One pattern, noted by a New York state Health Foundation/Harvard research team in a 2020 study, found that spikes in calls about a particular problem may be orchestrated community campaigns. The study described the practice as a “misuse” that could lead city officials to “erroneously” conclude that an area was experiencing some kind of decline.
Another evaluation, published by Kontokosta in 2017, looked at New Yorkers’ complaints about hot-water problems in their buildings. Drawing on 311 data, inspection reports, census tract information and other records, the study found that neighbourhoods with high rents and incomes, better educated residents and larger non-Hispanic white populations “tend to over-report”: “Based on these results, we find that socioeconomic status, householder characteristics and language proficiency have a non-trivial effect on the propensity to use 311 across the city.”
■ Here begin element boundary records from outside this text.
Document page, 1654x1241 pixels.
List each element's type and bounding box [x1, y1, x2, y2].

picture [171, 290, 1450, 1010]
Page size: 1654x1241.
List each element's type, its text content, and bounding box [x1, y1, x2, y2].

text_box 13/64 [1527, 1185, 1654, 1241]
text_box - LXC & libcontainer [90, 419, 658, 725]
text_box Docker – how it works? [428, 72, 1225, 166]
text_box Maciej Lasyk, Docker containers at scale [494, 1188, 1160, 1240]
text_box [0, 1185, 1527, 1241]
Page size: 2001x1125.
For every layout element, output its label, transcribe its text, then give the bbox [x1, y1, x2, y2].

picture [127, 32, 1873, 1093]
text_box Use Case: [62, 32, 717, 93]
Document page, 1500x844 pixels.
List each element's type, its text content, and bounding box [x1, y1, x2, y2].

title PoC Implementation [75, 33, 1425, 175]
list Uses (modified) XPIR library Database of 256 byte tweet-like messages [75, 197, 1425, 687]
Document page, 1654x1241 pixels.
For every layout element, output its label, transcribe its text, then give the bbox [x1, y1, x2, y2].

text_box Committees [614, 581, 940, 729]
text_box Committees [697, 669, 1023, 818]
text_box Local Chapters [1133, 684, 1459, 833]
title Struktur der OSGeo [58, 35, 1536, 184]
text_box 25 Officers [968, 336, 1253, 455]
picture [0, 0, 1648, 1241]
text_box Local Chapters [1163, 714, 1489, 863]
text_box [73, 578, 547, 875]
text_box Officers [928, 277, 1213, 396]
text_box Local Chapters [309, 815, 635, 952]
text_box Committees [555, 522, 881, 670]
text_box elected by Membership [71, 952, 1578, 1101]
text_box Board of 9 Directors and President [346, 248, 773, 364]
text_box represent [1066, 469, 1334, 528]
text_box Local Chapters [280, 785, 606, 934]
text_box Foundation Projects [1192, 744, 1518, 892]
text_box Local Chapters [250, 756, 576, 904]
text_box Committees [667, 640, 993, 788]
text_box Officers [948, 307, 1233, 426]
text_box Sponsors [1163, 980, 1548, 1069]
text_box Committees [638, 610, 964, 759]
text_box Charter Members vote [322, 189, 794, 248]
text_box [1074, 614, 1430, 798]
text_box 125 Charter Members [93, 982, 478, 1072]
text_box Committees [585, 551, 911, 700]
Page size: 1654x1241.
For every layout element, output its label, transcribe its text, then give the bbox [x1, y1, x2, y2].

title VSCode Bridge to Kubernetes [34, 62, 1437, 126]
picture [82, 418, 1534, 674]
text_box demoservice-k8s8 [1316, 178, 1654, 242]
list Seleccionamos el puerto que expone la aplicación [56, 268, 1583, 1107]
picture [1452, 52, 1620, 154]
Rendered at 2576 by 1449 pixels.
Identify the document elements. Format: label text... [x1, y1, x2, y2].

Still other analysts have mined 311 data sets to show how they correlate to broader trends, such as the spread of urban “blight.” Those patterns, according to a 2016 analysis by NYU and the Center for Urban Science and Progress, could theoretically be used to predict future real-estate prices.
In 2017, a team of geographers and artificial intelligence scholars at the University of Illinois Urbana used six years of Chicago 311 sanitation service requests (e.g., overflowing garbage cans) to develop what they said was the first algorithm capable of generating predictions to help guide decisions about scheduling and routes.
Kontokosta, whose work focuses more on fairness and equity than efficient management, contends that such algorithms will eventually be available commercially, but notes that one limiting factor is that many local governments still use older mainframe computers that don’t have the chops to process so much data.
The other is a dearth of data scientists and mathematicians on municipal payrolls. “People with these skills,” he says, “aren’t working for cities.”